▶ _Exercise_
Starting at the top of the records below and ending with the line that contains "X330Y628D03*", print each line exactly as written, skipping the pictures.

▶ _Data to examine_
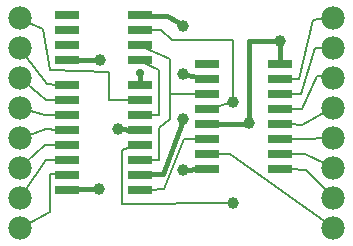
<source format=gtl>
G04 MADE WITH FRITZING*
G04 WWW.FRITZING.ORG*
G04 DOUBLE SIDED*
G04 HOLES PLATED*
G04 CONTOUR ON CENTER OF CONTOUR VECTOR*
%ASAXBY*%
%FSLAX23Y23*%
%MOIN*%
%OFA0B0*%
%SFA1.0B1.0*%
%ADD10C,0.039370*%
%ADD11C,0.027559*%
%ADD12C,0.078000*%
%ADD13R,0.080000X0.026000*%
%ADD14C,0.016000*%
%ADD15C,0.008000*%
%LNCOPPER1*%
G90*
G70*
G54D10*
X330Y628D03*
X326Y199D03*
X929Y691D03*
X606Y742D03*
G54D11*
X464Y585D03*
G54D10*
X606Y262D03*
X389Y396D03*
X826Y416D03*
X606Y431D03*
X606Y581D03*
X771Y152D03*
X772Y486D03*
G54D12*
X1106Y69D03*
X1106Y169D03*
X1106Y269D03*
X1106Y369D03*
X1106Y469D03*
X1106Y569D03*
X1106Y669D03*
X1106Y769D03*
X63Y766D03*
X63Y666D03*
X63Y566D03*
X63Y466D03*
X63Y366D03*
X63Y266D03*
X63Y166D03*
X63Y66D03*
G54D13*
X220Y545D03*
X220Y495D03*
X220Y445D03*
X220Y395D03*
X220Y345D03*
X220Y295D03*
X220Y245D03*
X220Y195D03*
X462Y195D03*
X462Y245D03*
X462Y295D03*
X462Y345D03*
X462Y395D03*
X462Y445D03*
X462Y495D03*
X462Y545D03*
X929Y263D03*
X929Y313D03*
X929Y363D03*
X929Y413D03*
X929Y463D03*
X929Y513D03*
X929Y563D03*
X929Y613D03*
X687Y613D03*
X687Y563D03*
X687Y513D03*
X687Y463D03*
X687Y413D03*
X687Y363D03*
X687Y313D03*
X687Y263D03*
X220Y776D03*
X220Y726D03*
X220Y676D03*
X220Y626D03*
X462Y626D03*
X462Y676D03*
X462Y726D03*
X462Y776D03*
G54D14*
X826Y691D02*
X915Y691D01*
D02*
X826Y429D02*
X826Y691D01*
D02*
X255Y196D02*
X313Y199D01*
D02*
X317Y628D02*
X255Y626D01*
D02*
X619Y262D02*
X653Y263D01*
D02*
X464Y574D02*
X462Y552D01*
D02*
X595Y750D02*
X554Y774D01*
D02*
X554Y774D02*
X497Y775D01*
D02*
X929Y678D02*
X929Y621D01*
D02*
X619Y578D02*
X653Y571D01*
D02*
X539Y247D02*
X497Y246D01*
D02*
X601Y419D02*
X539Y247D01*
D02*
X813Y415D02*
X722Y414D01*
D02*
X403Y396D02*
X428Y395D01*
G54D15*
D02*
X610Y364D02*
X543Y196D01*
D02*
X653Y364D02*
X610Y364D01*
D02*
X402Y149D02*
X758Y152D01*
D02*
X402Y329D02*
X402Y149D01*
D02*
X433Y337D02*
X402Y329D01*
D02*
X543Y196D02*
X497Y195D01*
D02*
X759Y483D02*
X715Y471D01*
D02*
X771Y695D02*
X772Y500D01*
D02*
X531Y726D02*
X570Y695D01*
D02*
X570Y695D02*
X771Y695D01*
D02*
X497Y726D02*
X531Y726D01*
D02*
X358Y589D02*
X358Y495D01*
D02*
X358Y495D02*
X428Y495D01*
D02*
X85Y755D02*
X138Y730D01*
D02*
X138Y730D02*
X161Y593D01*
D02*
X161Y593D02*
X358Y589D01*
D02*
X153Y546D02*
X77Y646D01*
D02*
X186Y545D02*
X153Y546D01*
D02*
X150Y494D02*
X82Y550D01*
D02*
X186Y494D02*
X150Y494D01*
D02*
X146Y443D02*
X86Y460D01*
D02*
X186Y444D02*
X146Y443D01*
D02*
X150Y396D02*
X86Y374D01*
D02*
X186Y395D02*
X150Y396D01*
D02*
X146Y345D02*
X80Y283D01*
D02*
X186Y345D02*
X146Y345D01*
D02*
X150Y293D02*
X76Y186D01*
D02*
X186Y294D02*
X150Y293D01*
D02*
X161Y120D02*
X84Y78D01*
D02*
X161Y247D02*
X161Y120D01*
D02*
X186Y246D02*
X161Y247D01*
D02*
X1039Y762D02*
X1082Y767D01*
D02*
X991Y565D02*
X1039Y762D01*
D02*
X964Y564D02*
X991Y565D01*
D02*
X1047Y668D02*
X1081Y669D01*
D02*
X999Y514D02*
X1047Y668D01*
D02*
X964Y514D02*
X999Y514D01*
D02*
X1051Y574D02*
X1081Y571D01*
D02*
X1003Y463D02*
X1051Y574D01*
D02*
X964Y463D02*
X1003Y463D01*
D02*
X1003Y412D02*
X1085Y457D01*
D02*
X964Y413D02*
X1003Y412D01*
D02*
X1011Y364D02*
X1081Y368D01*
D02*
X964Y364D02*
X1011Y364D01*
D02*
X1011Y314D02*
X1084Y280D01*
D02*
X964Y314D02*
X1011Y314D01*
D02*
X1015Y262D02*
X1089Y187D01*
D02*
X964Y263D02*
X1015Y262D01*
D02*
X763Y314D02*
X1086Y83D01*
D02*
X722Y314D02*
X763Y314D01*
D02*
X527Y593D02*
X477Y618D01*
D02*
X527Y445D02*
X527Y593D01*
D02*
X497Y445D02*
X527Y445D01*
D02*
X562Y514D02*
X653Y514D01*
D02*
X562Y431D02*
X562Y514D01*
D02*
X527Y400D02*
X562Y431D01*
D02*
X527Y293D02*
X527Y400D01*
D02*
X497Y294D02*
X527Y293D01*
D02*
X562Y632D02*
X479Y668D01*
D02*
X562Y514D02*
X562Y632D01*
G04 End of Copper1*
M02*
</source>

▶ _Your response_
<source format=gtl>
G04 MADE WITH FRITZING*
G04 WWW.FRITZING.ORG*
G04 DOUBLE SIDED*
G04 HOLES PLATED*
G04 CONTOUR ON CENTER OF CONTOUR VECTOR*
%ASAXBY*%
%FSLAX23Y23*%
%MOIN*%
%OFA0B0*%
%SFA1.0B1.0*%
%ADD10C,0.039370*%
%ADD11C,0.027559*%
%ADD12C,0.078000*%
%ADD13R,0.080000X0.026000*%
%ADD14C,0.016000*%
%ADD15C,0.008000*%
%LNCOPPER1*%
G90*
G70*
G54D10*
X330Y628D03*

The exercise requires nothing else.